The benchmark three-month Shanghai contract rose 5.7 percent in March, while spot refined copper prices in Shanghai rose 5 percent during the month.
Traders said Beijing's reduced liquidity had reduced cash flows to copper end-users, cutting purchases.
Chinese banks extended about 700 billion yuan ($102.5 billion) in new loans in February, half that of January, as the government clampdown on lending took hold.
The country's four biggest banks made net new loans of about 180 billion yuan in the first two weeks of March. Beijing has not released the March figure.
"Banks requested loan repayments before the end of the first quarter, reducing customers' cash flows," said a trader for a large copper smelter.
SUPPLY
But supply remained abundant in China, traders said.
Copper stocks in warehouses monitored by the exchange was just below a 7-year high at 155,465 tonnes last Friday. The stocks excluded copper in bonded warehouses for which traders estimated stocks around 200,000 tonnes in Shanghai city.
"High discounts reflect demand has not improved much. High stocks reflect oversupply," Li Yihuang, chairman of top copper producer Jiangxi Coppe told reporters in a news conference in Hong Kong on Wednesday.
Spot copper traded at discounts of about 550 yuan per tonne from the nearest month April contract <SCFJ0> on Thursday, compared to premiums of about 455 yuan a year ago.

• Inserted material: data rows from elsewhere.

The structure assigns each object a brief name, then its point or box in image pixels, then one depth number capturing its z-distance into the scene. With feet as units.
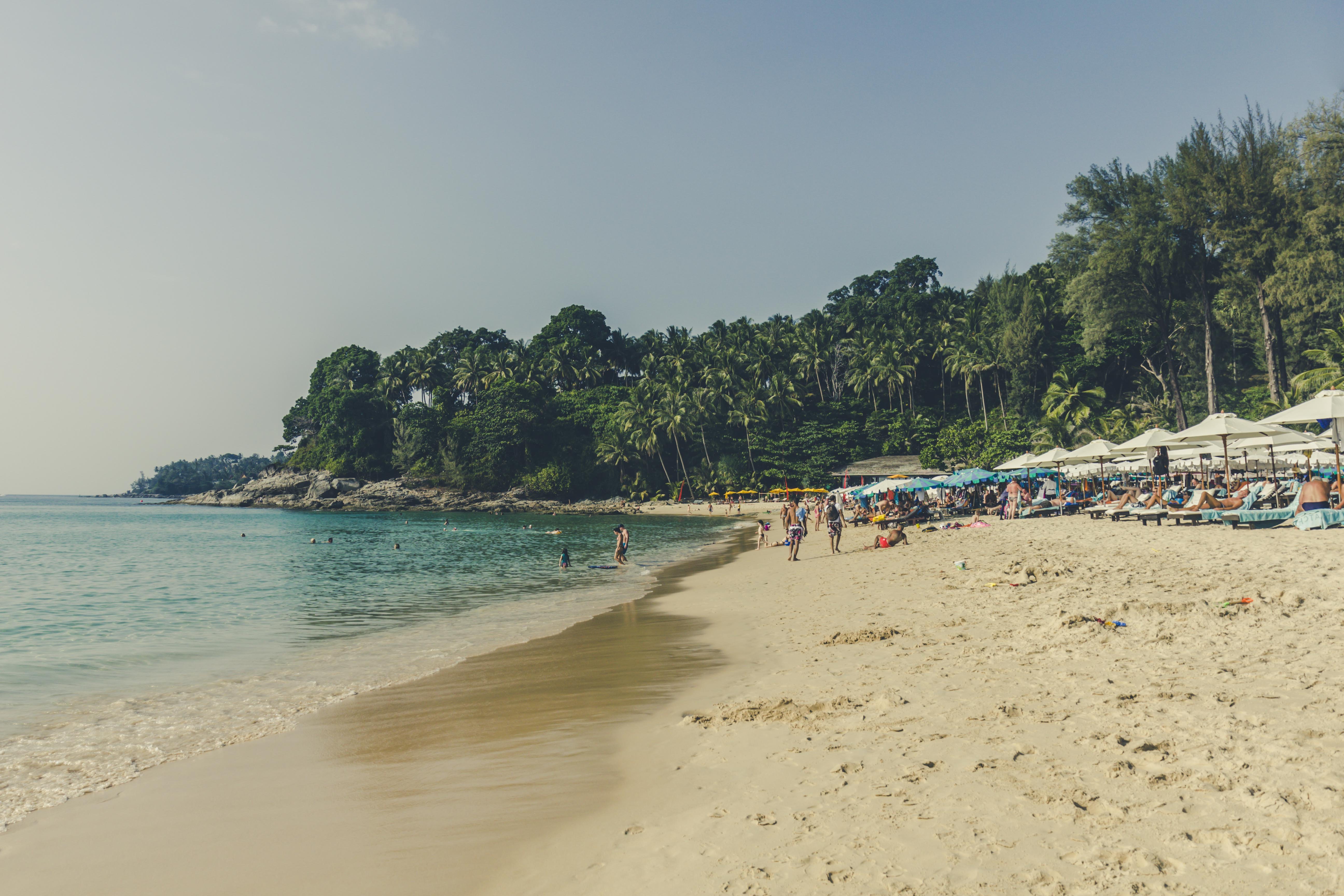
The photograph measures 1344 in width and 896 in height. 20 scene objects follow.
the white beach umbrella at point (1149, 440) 72.33
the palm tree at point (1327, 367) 101.04
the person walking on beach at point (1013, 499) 93.09
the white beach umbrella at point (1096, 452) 83.56
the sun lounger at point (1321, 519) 45.50
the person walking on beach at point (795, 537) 70.85
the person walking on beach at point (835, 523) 73.46
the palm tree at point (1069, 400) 176.86
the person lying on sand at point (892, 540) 73.15
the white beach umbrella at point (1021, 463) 92.68
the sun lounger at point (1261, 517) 50.72
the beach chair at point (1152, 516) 60.70
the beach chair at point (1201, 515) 56.34
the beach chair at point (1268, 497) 62.28
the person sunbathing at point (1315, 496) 47.88
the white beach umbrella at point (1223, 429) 59.72
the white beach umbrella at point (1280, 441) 63.26
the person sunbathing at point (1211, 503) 59.47
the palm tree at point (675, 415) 230.27
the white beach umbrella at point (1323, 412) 49.65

Traders said weak demand was spurring merchants to resell booked copper imports due to arrive in April at premiums of around $80 per tonne over cash London Metal Exchange prices <MCU0>, lower than $90-$100 traded for bonded copper in Shanghai this week.
China's refined copper imports rose 12 percent on the month to 220,530 tonnes in February, which traders said was probably due to attractive margins for spot arrivals and ahead of forecasts for 190,000 tonnes.